A

David

Darling

Van Allen, James Alfred (1914–2006)

Van Allen Belts

Van Allen radiation belts.


James Van Allen was an American space scientist who contributed to 24 satellite and space probe missions, including some of the early Explorers and Pioneers 10 and 11. His research focused on planetary magnetospheres and the solar wind. He began high-altitude rocket research in 1945, initially used captured V-2s, and is best remembered for his discovery of the radiation belts that were subsequently named after him (see below).

 

James Van Allen

 

Van Allen received a BS from Iowa Wesleyan College in 1935, and a MS (1936) and PhD (1939) from the California Institute of Technology.

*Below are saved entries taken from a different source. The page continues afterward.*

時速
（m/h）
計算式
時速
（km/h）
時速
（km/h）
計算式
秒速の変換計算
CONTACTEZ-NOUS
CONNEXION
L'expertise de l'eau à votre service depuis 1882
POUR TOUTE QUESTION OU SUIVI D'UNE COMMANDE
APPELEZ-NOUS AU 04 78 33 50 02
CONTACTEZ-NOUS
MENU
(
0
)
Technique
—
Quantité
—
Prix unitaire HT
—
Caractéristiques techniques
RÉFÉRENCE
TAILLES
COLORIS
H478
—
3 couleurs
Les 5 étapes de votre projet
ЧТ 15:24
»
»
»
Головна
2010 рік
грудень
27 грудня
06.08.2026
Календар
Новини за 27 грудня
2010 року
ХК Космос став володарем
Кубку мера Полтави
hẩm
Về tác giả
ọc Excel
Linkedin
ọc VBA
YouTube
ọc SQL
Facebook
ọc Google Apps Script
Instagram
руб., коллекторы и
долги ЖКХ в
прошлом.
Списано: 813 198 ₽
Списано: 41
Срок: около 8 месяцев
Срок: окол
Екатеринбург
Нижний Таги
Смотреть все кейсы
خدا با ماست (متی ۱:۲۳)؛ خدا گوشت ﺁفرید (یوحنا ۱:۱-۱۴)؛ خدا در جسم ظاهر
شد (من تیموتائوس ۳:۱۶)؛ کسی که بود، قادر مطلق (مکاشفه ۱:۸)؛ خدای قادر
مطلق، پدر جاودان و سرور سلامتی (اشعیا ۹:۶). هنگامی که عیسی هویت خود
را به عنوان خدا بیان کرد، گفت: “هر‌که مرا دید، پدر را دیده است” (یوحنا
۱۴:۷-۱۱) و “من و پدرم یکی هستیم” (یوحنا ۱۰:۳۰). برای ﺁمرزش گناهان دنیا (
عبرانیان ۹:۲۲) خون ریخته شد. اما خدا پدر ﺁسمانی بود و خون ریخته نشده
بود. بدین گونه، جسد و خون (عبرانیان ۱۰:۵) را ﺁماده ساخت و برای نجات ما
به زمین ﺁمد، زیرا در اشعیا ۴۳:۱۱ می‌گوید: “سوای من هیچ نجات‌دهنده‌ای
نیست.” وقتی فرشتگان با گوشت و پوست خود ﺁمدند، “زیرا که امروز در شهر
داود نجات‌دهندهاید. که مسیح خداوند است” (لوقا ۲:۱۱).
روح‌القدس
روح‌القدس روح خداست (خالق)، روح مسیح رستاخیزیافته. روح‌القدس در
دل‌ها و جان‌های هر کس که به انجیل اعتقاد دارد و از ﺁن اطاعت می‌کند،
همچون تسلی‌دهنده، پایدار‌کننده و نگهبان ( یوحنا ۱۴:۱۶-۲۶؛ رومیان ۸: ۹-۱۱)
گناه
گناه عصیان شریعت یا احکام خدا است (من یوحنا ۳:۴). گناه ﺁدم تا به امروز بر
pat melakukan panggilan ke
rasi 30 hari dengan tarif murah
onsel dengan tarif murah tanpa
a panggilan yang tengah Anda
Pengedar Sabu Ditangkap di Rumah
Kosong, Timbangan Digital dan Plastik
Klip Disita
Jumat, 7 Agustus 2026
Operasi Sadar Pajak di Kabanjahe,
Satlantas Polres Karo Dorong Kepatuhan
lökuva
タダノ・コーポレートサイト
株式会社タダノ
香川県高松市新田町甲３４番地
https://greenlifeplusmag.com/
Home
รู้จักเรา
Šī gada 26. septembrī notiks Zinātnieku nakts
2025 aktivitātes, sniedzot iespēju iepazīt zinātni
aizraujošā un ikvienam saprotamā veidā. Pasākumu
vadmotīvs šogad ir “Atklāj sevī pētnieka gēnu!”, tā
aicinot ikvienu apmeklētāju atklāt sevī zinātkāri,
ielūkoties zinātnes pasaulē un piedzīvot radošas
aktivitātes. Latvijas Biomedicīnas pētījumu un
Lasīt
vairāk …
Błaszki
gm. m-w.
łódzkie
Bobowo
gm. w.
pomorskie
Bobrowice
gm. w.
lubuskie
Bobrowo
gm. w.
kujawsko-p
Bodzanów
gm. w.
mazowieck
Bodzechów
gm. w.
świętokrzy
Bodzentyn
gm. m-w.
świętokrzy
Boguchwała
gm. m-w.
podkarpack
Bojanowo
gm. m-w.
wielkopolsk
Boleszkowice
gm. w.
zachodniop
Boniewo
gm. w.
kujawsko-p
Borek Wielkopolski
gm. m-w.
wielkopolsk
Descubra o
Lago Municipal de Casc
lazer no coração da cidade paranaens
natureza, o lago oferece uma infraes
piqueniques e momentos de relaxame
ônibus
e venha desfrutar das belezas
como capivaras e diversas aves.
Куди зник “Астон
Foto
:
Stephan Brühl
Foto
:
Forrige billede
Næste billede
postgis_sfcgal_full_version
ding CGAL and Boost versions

After a spell with the Department of Terrestrial Magnetism at the Carnegie Institution of Washington, where he studied photodisintegration, Van Allen moved in 1942 to the Applied Physics Laboratory at The Johns Hopkins University where he worked to develop a rugged vacuum tube. He also helped to develop proximity fuses for weapons used in World War II, especially for torpedoes used by the United States Navy. By the fall of 1942, he had been commissioned as an officer in the Navy and was sent to the Pacific to field test and complete operational requirements for the proximity fuses.

 

After the War, Van Allen returned to civilian life and began working in high altitude research, first for the Applied Physics Laboratory and, after 1950, at the University of Iowa. Van Allen's career took an important turn in 1955 when he and several other American scientists developed proposals for the launch of a scientific satellite as part of the research program conducted during the International Geophysical Year (IGY) of 1957–1958. After the success of the Soviet Union with Sputnik 1, Van Allen's Explorer spacecraft was approved for launch on a Redstone rocket. It flew on 31 January 1958, and returned enormously important scientific data about the radiation belts circling the Earth. Van Allen became a celebrity because of the success of that mission, and went on to other important scientific projects in space. In various ways, he was involved in the first four Explorer probes, the first Pioneers, several Mariner projects and the Orbiting Geophysical Observatory.

 

Van Allen retired from the University of Iowa in 1985 to become Carver Professor of Physics, Emeritus, after having served as the head of the Department of Physics and Astronomy from 1951.

 


References

1. Newton, David E. "James A. Van Allen," In Notable Twentieth-Century Scientists, edited by Emily J. McMurray et al. New York: Gale Research, 1995, 2072–2072.
2. Van Allen, James A. Origins of Magnetospheric Physics. Washington, D.C.: Smithsonian Institution Press, 1983.

 


Van Allen belts

The Van Allen belts are two doughnut-shaped belts of high-energy charged particles trapped in Earth's magnetic field. They were discovered in 1958 by James Van Allen based on measurements made by the Explorer 1 satellite. The inner Van Allen Belt lies about 9,400 kilometers (1.5 Earth radii) above the equator, and contains protons and electrons from both the solar wind and Earth's ionosphere. The outer belt is about three times further away and contains mainly electrons from the solar wind.